Response: The texts describe appearances, interpreted through ancient categories. The authors didn’t know about quantum mechanics or neurobiology. They described what they saw in the language they had. That a resurrection looked instantaneous doesn’t mean it violated physics—it means we don’t fully understand what happened.
This isn’t explaining away the miracles. It’s acknowledging that our categories may be inadequate. Something remarkable happened; how to describe it is a separate question.
Objection 2: This makes miracles undetectable.
If placed blocks follow the same rules as everything else, how can we tell when one has been placed? Doesn’t this make miracles unfalsifiable and therefore meaningless?
Response: Miracles are not meant to be detected by scientific instruments. They’re meant to be experienced as meaningful by persons in relationship with God. The Israelites didn’t need spectrometers to experience the sea crossing as divine deliverance. The meaningfulness is in the timing, the context, the interpretation—not in measurable anomalies.

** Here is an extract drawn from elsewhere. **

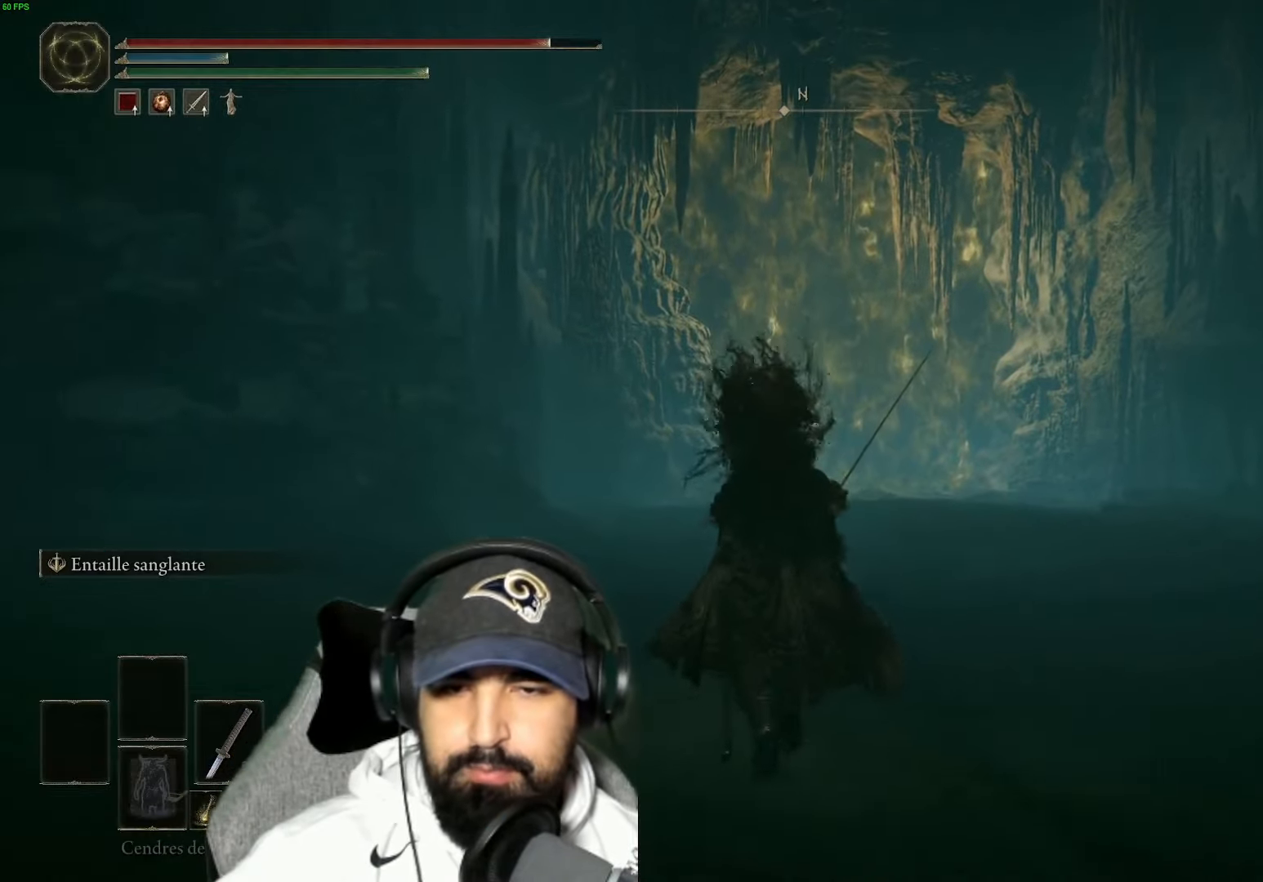
{"buttons": [], "left_stick": "up", "right_stick": "center", "events": []}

Objection 3: This limits God.
If God can only place blocks, God can’t violate the rules. Isn’t this a limitation on divine power?
Response: It’s not a limitation imposed from outside; it’s a self-limitation—God choosing to work within the creation rather than overriding it. Just as a novelist can write anything but good novelists follow narrative logic, God can do anything but acts consistently with the nature of creation.
And the rules themselves are divine. They’re not external constraints on God; they’re expressions of the logos. God doesn’t violate them because they’re God’s own structure.
22.6 Science and Faith
The warfare model of science and religion assumes that every apparent miracle is either a genuine violation (religion wins) or a natural event mistakenly attributed to God (science wins).
The placing-blocks model offers a third option: genuine divine action within natural processes. Neither violation nor mistake. Both science and faith are honored.
Science studies the rules. It explains how the grid evolves, what patterns emerge, what regularities hold. This is legitimate and important work.
Faith recognizes that the rules have a source, that blocks may be placed, that the game has meaning. This is also legitimate and important.
They don’t conflict because they’re doing different things. Science asks how. Faith asks why. Science examines the grid. Faith asks about the player.
The grid is real. The rules are real. The patterns that emerge are real.
And the hand that places blocks is also real—even if it can’t be seen from within the grid.